Have you ever had someone in your life that left it and you aren’t sure why? It is not as if it was anything horrible, or some huge blow up or argument, just a choice one day for things to be different, so much so that you can’t even understand why it happened. It doesn’t matter what type of relationship it is, or was, it still leaves you feeling like something is missing, something important to you, like your lucky charm, or rabbits foot, after its been lost… you are still reaching for it hoping to find it right where you left it.
In my life I sort of collect people, like a rare gem collection, I carry them with me forever. I have friends in my life from when I was just a child that I still keep up with, it may not be every day, and it may not be once a month, but they are still there… within reach. Recently, someone left my life and as hard as I try to come to some reconsiliation towards the reasoning, it always leaves me with a question. It’s not as though they aren’t still there, its just that everything changed so quickly that I really can’t wrap my brain around the reasoning behind it and somewhere deep down I wish it was different.
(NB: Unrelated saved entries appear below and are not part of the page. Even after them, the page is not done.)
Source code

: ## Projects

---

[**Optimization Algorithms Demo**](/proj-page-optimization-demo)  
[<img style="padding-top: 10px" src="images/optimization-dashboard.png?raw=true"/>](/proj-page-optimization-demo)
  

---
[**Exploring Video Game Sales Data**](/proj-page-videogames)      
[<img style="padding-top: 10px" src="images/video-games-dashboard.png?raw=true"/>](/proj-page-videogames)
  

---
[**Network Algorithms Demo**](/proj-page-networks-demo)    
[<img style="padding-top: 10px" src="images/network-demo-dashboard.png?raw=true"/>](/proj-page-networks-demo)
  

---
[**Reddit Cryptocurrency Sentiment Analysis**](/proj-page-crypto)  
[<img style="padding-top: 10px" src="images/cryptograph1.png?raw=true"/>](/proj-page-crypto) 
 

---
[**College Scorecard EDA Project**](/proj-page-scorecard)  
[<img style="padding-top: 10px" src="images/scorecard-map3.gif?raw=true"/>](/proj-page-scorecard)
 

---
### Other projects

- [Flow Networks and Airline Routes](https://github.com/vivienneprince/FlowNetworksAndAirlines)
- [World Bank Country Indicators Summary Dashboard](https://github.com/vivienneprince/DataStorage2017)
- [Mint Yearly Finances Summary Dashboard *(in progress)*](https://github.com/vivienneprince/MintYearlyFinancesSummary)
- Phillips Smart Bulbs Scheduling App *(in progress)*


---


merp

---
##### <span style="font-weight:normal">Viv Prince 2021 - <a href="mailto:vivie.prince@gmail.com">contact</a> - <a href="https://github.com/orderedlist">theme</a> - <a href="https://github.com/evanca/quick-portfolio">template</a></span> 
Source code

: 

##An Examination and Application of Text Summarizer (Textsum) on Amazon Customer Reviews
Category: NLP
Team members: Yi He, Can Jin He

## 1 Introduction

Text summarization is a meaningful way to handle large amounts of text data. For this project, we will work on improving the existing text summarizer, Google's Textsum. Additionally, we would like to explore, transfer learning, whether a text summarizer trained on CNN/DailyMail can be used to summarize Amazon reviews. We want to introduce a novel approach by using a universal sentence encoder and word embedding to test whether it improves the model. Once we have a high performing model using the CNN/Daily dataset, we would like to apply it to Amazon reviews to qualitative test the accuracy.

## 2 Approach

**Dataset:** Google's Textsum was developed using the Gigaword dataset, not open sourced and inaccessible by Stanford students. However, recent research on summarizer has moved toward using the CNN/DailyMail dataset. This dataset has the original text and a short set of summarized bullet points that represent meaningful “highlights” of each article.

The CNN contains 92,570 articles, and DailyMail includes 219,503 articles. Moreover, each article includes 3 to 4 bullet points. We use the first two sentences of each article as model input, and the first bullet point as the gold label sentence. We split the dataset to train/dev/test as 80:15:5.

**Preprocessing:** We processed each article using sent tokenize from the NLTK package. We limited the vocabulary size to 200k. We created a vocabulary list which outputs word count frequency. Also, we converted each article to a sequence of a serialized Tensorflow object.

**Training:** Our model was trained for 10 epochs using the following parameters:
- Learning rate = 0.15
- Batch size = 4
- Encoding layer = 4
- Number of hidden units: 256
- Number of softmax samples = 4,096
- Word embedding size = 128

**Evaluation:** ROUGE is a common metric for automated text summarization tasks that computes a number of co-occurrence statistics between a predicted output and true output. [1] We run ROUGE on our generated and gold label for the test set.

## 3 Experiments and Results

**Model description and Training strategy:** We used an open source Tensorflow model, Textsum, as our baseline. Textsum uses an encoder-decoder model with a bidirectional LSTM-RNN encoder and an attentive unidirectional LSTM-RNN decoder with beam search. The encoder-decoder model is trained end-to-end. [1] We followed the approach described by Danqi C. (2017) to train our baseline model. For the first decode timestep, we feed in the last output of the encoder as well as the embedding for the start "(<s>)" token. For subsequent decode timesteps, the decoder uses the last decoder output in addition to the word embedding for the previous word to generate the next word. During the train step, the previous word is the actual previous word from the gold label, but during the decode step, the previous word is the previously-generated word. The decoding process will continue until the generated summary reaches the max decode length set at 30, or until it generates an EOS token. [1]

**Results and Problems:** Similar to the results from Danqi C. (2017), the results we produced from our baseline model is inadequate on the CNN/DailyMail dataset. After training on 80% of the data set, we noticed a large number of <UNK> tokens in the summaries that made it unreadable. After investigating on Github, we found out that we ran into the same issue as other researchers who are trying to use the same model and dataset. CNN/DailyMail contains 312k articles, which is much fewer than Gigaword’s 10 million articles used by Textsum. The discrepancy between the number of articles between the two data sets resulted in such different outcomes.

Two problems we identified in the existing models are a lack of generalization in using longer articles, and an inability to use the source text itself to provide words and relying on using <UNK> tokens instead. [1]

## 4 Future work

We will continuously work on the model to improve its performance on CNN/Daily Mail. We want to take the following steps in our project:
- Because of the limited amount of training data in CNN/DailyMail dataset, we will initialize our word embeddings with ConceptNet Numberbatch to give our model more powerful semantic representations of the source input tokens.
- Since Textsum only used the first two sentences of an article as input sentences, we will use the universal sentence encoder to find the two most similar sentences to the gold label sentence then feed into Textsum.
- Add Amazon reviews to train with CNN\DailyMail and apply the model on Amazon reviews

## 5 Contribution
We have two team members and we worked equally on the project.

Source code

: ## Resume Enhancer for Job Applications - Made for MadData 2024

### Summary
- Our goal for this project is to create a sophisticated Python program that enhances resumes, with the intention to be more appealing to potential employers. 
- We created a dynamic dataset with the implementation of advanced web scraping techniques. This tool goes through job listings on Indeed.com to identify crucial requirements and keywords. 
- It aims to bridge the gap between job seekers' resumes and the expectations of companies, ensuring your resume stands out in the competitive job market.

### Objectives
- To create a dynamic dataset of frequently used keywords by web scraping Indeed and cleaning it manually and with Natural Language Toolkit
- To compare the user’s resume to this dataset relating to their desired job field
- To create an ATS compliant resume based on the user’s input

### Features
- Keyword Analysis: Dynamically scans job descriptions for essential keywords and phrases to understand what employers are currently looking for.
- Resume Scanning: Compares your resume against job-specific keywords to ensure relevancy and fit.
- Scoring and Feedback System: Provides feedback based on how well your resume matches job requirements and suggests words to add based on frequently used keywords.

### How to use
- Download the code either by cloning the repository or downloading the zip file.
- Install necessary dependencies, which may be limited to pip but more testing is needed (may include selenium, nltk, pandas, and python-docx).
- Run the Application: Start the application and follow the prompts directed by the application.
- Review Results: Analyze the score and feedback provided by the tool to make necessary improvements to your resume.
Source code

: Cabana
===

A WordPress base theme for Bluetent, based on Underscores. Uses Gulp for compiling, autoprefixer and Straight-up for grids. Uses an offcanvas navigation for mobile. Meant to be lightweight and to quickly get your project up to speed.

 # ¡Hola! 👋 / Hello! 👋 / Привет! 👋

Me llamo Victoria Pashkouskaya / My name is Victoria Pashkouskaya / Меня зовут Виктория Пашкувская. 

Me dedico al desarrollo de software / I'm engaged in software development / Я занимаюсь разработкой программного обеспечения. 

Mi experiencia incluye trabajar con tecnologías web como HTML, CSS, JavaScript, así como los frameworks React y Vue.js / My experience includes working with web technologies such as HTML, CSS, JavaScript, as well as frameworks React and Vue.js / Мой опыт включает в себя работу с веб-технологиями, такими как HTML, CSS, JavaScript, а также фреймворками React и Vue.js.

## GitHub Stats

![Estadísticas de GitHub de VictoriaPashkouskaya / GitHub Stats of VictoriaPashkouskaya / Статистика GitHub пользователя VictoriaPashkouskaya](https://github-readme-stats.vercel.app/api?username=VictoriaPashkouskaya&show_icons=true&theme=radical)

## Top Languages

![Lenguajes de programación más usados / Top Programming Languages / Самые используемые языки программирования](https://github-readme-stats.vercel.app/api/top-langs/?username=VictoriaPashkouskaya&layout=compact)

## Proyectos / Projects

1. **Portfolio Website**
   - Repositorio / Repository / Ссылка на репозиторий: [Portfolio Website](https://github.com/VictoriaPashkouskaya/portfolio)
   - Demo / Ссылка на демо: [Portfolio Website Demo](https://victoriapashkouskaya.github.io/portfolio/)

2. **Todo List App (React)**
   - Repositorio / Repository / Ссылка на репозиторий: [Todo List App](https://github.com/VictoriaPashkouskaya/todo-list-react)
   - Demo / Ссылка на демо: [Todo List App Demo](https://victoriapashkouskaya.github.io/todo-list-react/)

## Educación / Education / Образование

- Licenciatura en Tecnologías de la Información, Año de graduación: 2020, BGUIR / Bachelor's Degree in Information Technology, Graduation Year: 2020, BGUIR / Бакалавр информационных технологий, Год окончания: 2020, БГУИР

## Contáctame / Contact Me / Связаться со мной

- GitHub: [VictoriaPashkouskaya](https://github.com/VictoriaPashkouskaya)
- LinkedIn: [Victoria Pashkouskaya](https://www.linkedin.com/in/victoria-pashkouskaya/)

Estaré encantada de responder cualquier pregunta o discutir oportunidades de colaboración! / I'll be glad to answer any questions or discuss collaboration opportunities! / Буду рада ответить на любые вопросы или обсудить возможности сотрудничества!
For now, the hard part is accepting the loss and not understanding the why of it all… why do we all want and need closure to understand and move on in life? Why is speaking the truth so difficult for some? In reality, there is little that could be said that would hurt my feelings, as I get older, peoples thoughts/feelings/opinions of the person I am, mean absolutely nothing… but still at times an explanation of what might have occurred would be reasonable in most instances…
For now, its as if suddenly a piece of me is missing, like a finger is gone and I have no idea what happened to it… maybe with time it will re-grow and I will get passed the nagging feeling that I have lost something important and significant to me… until then, I will focus on the amazing people that want to be in my life and enjoy them to the fullest.